The Hills Have Eyes Part II appears in an aspect ratio of 1.85:1 on this Blu-ray Disc. An erratic presentation, the movie showed its age.
Sharpness varied. The movie usually looked acceptably detailed but rarely much more than that. Not too many scenes looked really ill-defined, but few came across as particularly distinctive.
This meant most of Eyes was acceptably concise and no more. Jagged edges and shimmering caused no concerns, and I encountered no signs of edge haloes or noise reduction.
Print flaws became a distraction at times. Though never especially heavy, I did notice moderate examples of specks and marks, and periodic lines crossed over the screen. Again, these didn’t dominate, but they created more than a few distractions.
Colors seemed erratic. Daytime exteriors looked pretty good, but interiors suffered from messier hues.
Black levels tended to appear somewhat inky, while shadow detail was a little too dense much of the time.
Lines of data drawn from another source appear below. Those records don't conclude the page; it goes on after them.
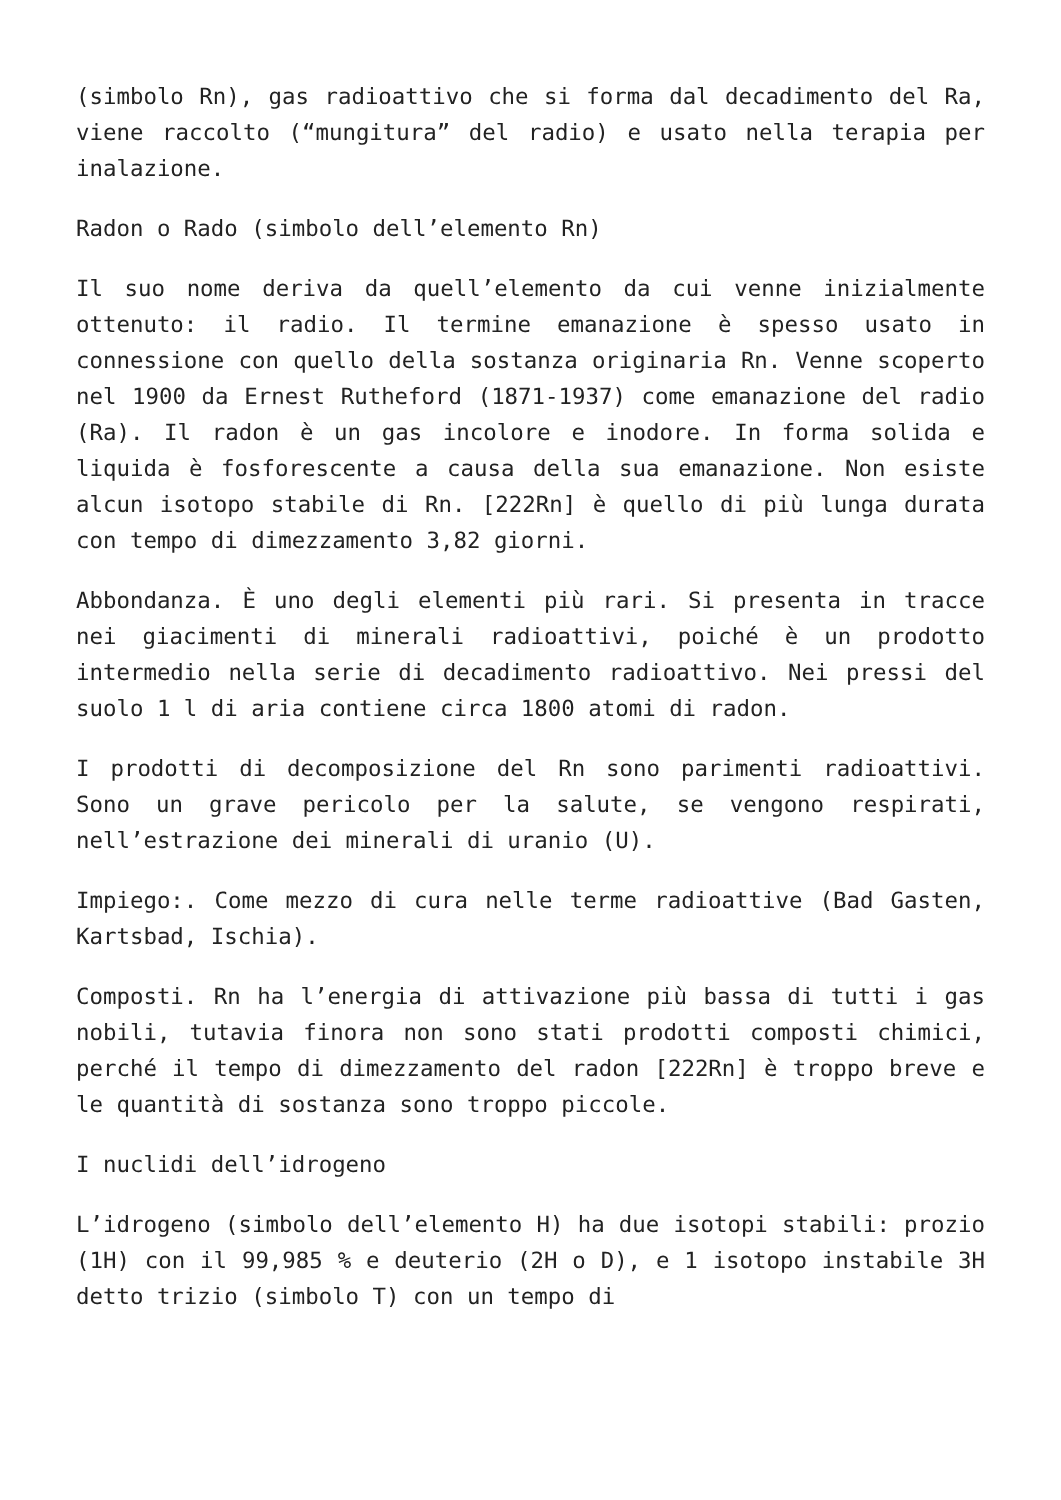(simbolo Rn), gas radioattivo che si forma dal decadimento del Ra, viene raccolto (“mungitura” del radio) e usato nella terapia per inalazione.
Radon o Rado (simbolo dell’elemento Rn)
Il suo nome deriva da quell’elemento da cui venne inizialmente ottenuto: il radio. Il termine emanazione è spesso usato in connessione con quello della sostanza originaria Rn. Venne scoperto nel 1900 da Ernest Rutheford (1871-1937) come emanazione del radio (Ra). Il radon è un gas incolore e inodore. In forma solida e liquida è fosforescente a causa della sua emanazione. Non esiste alcun isotopo stabile di Rn. [222Rn] è quello di più lunga durata con tempo di dimezzamento 3,82 giorni.
Abbondanza. È uno degli elementi più rari. Si presenta in tracce nei giacimenti di minerali radioattivi, poiché è un prodotto intermedio nella serie di decadimento radioattivo. Nei pressi del suolo 1 l di aria contiene circa 1800 atomi di radon.
I prodotti di decomposizione del Rn sono parimenti radioattivi. Sono un grave pericolo per la salute, se vengono respirati, nell’estrazione dei minerali di uranio (U).
Impiego:. Come mezzo di cura nelle terme radioattive (Bad Gasten, Kartsbad, Ischia).
Composti. Rn ha l’energia di attivazione più bassa di tutti i gas nobili, tutavia finora non sono stati prodotti composti chimici, perché il tempo di dimezzamento del radon [222Rn] è troppo breve e le quantità di sostanza sono troppo piccole.
I nuclidi dell’idrogeno
L’idrogeno (simbolo dell’elemento H) ha due isotopi stabili: prozio (1H) con il 99,985 % e deuterio (2H o D), e 1 isotopo instabile 3H detto trizio (simbolo T) con un tempo di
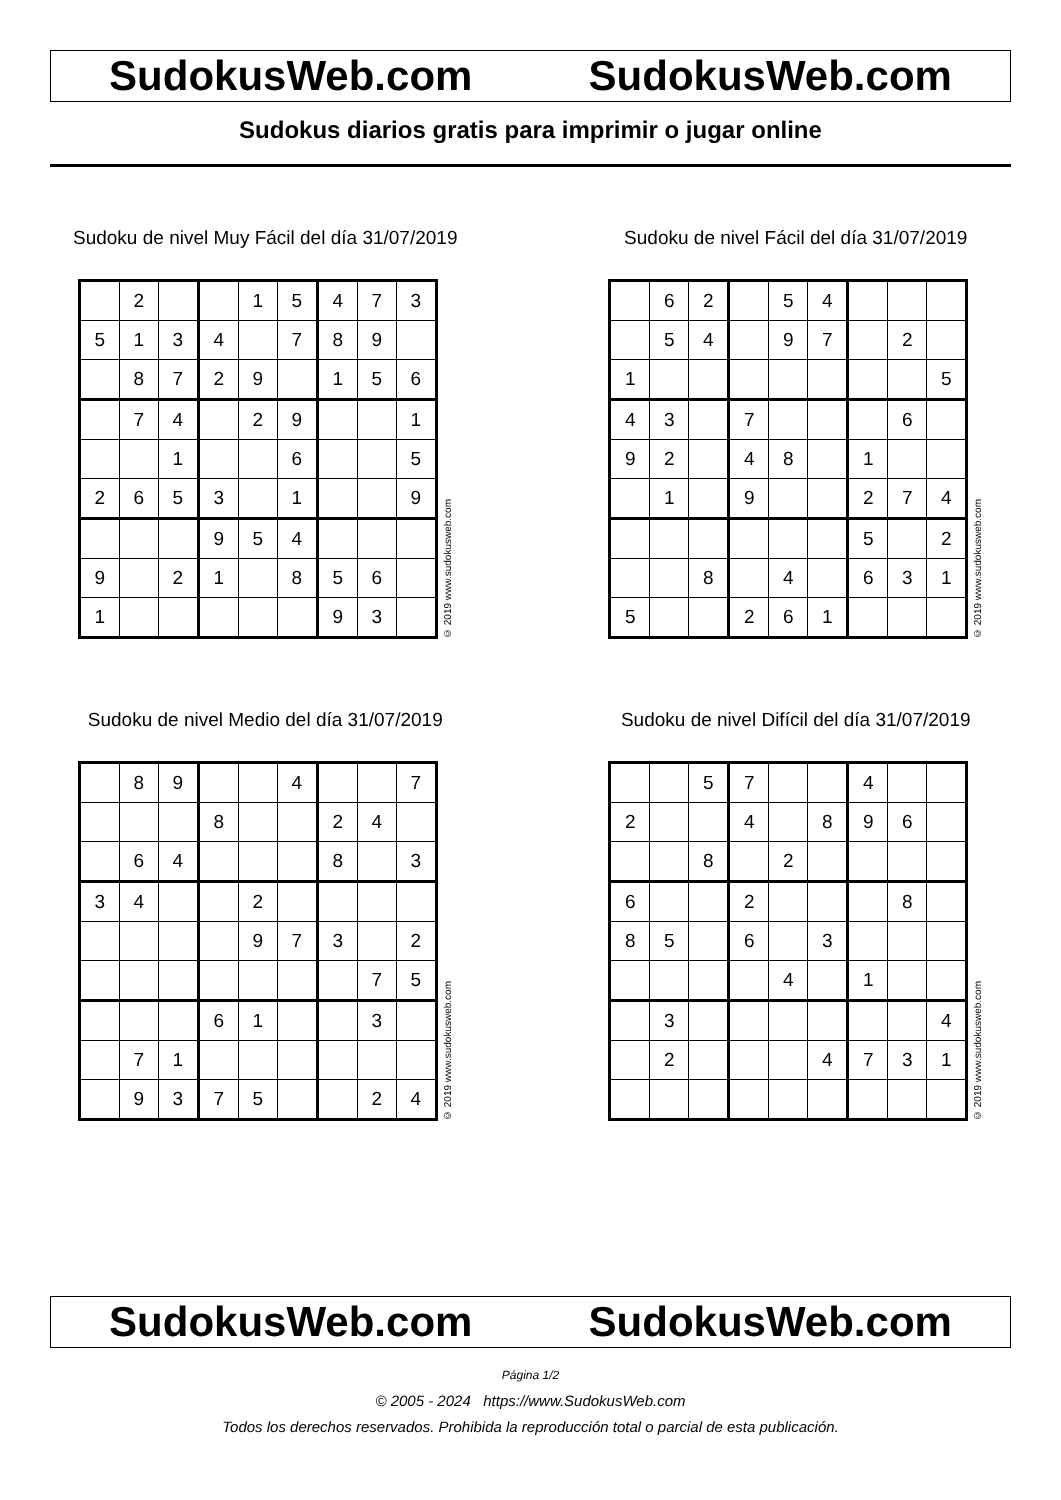SudokusWeb.com SudokusWeb.com
Sudokus diarios gratis para imprimir o jugar online
Sudoku de nivel Muy Fácil del día 31/07/2019
| | 2 | | | 1 | 5 | 4 | 7 | 3 |
| 5 | 1 | 3 | 4 | | 7 | 8 | 9 | |
| | 8 | 7 | 2 | 9 | | 1 | 5 | 6 |
| | 7 | 4 | | 2 | 9 | | | 1 |
| | | 1 | | | 6 | | | 5 |
| 2 | 6 | 5 | 3 | | 1 | | | 9 |
| | | | 9 | 5 | 4 | | | |
| 9 | | 2 | 1 | | 8 | 5 | 6 | |
| 1 | | | | | | 9 | 3 | |
© 2019 www.sudokusweb.com
Sudoku de nivel Fácil del día 31/07/2019
| | 6 | 2 | | 5 | 4 | | | |
| | 5 | 4 | | 9 | 7 | | 2 | |
| 1 | | | | | | | | 5 |
| 4 | 3 | | 7 | | | | 6 | |
| 9 | 2 | | 4 | 8 | | 1 | | |
| | 1 | | 9 | | | 2 | 7 | 4 |
| | | | | | | 5 | | 2 |
| | | 8 | | 4 | | 6 | 3 | 1 |
| 5 | | | 2 | 6 | 1 | | | |
© 2019 www.sudokusweb.com
Sudoku de nivel Medio del día 31/07/2019
| | 8 | 9 | | | 4 | | | 7 |
| | | | 8 | | | 2 | 4 | |
| | 6 | 4 | | | | 8 | | 3 |
| 3 | 4 | | | 2 | | | | |
| | | | | 9 | 7 | 3 | | 2 |
| | | | | | | | 7 | 5 |
| | | | 6 | 1 | | | 3 | |
| | 7 | 1 | | | | | | |
| | 9 | 3 | 7 | 5 | | | 2 | 4 |
© 2019 www.sudokusweb.com
Sudoku de nivel Difícil del día 31/07/2019
| | | 5 | 7 | | | 4 | | |
| 2 | | | 4 | | 8 | 9 | 6 | |
| | | 8 | | 2 | | | | |
| 6 | | | 2 | | | | 8 | |
| 8 | 5 | | 6 | | 3 | | | |
| | | | | 4 | | 1 | | |
| | 3 | | | | | | | 4 |
| | 2 | | | | 4 | 7 | 3 | 1 |
© 2019 www.sudokusweb.com
SudokusWeb.com SudokusWeb.com
Página 1/2
© 2005 - 2024 https://www.SudokusWeb.com
Todos los derechos reservados. Prohibida la reproducción total o parcial de esta publicación.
Interiors seemed fairly flat and muddy. This was a mediocre presentation.
As for the film’s LPCM monaural track, the quality of the material seemed average for its vintage. Speech was intelligible and lacked edginess, but the lines tended to be somewhat thin and tinny.
Music lacked much range, as the score and songs were clear but without pizzazz. Effects also didn’t muster a lot of punch and they occasionally showed some roughness. This was a decent track for its age but not anything memorable.
As we shift to extras, we open with an audio commentary from members of The Hysteria Continues, a podcast group. We hear from Justin Kurswell, Erik Threllfall, Joseph Henson and Nathan Johnson. All four chat together for this running, screen-specific look at cast/crew, other horror flicks/influences, sets and locations, and related subjects.
My first experiences with Hysteria commentaries left me pretty cold, as they came across more as casual chats among fans rather than anything else. That format seems better suited to their natural podcast habitat than the more fact-oriented world of the audio commentary.
The Hysteria guys appear to have adjusted to the differences in formats, as their Eyes II track focuses pretty well on film-related information. It still comes with some fan impressions, but those complement the more fact-based tone, so this ends up as a pretty useful discussion.
A documentary called Blood, Sand and Fire spans 31 minutes, 16 seconds and offers notes from producer Peter Locke, production designer Dominick Bruno, composer Harry Manfredini, unit production manager/1st AD John Callas and actors Michael Berryman and Janus Blythe.
“Blood” examines the first movie and the push toward a sequel, budgetary/schedule limitations and their impact, locations, cast and performances, stunts, effects and action, music, and the film’s legacy.
Overall, “Blood” brings a decent overview. It can be a little scattershot but it gives us a nice array of insights.
In addition to the film’s trailer, we get a Still Gallery. It presents 76 images that mix shots from the set, publicity materials and home video art. It’s a good compilation.
Note that this package also includes postcards and a 40-page booklet. My review copy didn’t provide these so I can’t directly discuss them.
Even compared to its erratic predecessor, The Hills Have Eyes Part II offers a terrible film. Cheap, shoddy and ridiculous, the movie comes with virtually no redeeming factors. The Blu-ray brings acceptable picture and audio with some useful supplements. Only Wes Craven completists should bother with this stinker.